Clearly reaping the benefits of his appearances in the Formula Two Championship and Formula Renault Northern European Cup series over the seven week summer break, King was right on the pace when he got to Norfolk for his first race weekend around the new 300 circuit, the Warwickshire racer setting the sixth and second fastest times in Friday's practice sessions.
King reflected: “It was good to keep my eye in during the break, and the Northern European Cup in particular had helped me to get my mind back into driving and understanding a Formula Renault again. I enjoyed the 300 layout; there's a lot more to it than there used to be, and that makes the lap time harder to come by. The goal was definitely to come away with two podium finishes, and I felt confident we could do that.”
The BRDC Rising Star targeting a top five spot heading into qualifying, but far exceeded his expectations to set the second fastest time. There was to be extra joy when the provisional polesitters car was found to be underweight, so with him demoted, King was promoted to pole position, his first in Formula Renault.
King headed into the race in confident mood after that result, but there was to be heartbreak, as he explains “I was already pretty pleased with second. There was still more time to be found, so we knew the speed was certainly there – but to be promoted to pole position was a real psychological boost. With it being so difficult to overtake in Formula Renault, starting from pole is a massive advantage – you can control the race so much more easily.
“I got a good start when the lights went out, and after that, I was able to manage the gap throughout the race. There were a few times when Alex Lynn behind got close enough to perhaps have a think about doing something, but I always felt in control and I actually began to edge away a little bit – without even having to push 100 per cent.
“I was thinking, 'we can really do this', and I was just concentrating on hitting all my braking-points and doing everything right – but then I think Lynn's exhaust broke, which gave him more power and therefore more performance and he was able to get back onto me again.
“On the penultimate lap, he decided to go for a bit of a lunge.
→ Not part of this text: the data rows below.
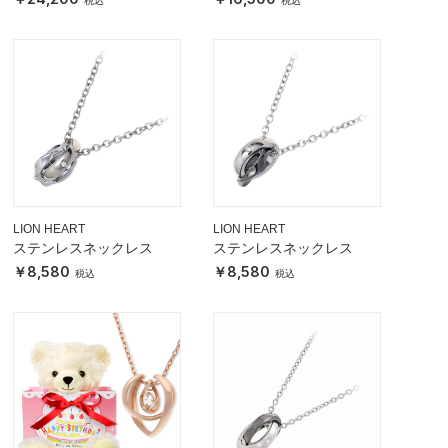
LION HEART
LION HEART
ステンレスネックレス
ステンレスネックレス
8,580
8,580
Just as I was about to turn in at the end of Bentley Straight, I had a quick glance in my mirror and saw him diving up my inside. He was partly on the grass, so I delayed turning to give him a little bit of room to back out of it, but he didn't and his front wheel hit my back wheel and spun me round.
“I was really surprised that he had tried to pass me into that corner, particularly with such a half-hearted attempt. I was so disappointed that we didn't get the result we should have done. We were the quickest on the track, and we should have won. The only consolation was a new lap record, which was certainly an achievement and at least proved we had the pace and are making real progress.”
Whilst the stewards penalised Lynn for his actions, they could not give back King the result that was cruelly snatched away from him. King had lots of positives to take away from the race though, the 17 year old rookie leading a seasoned veteran throughout, showing no nerves when leading the race.
Unfortunately King was unable to make amends in race two, which he started on the third row, as he reflects: “I made a decent start and held position in sixth, but then on lap two, Olly Rowland came up the inside of me from a long way back. He didn't make the corner and went straight on – and he took me with him.
“I lost four places through that, and because I had gone off the track, I had lots of dirt on my tyres, too, so I ended up in a fight and dropped to 12th. I managed to battle my way back through to eighth, but the general driving standards over the weekend were pretty appalling, to be honest – there were some crazy overtaking moves being pulled out there.”
A better fastest lap than the race-winner went on to underline King's pace and while his final points hail did not reflect his pace, he still sits eighth in the championship standings. After running second at Thruxton, picking up his maiden podium at Croft and his performances at Snetterton, King is feeling hugely confident of claiming a much deserved maiden win by the end of the season.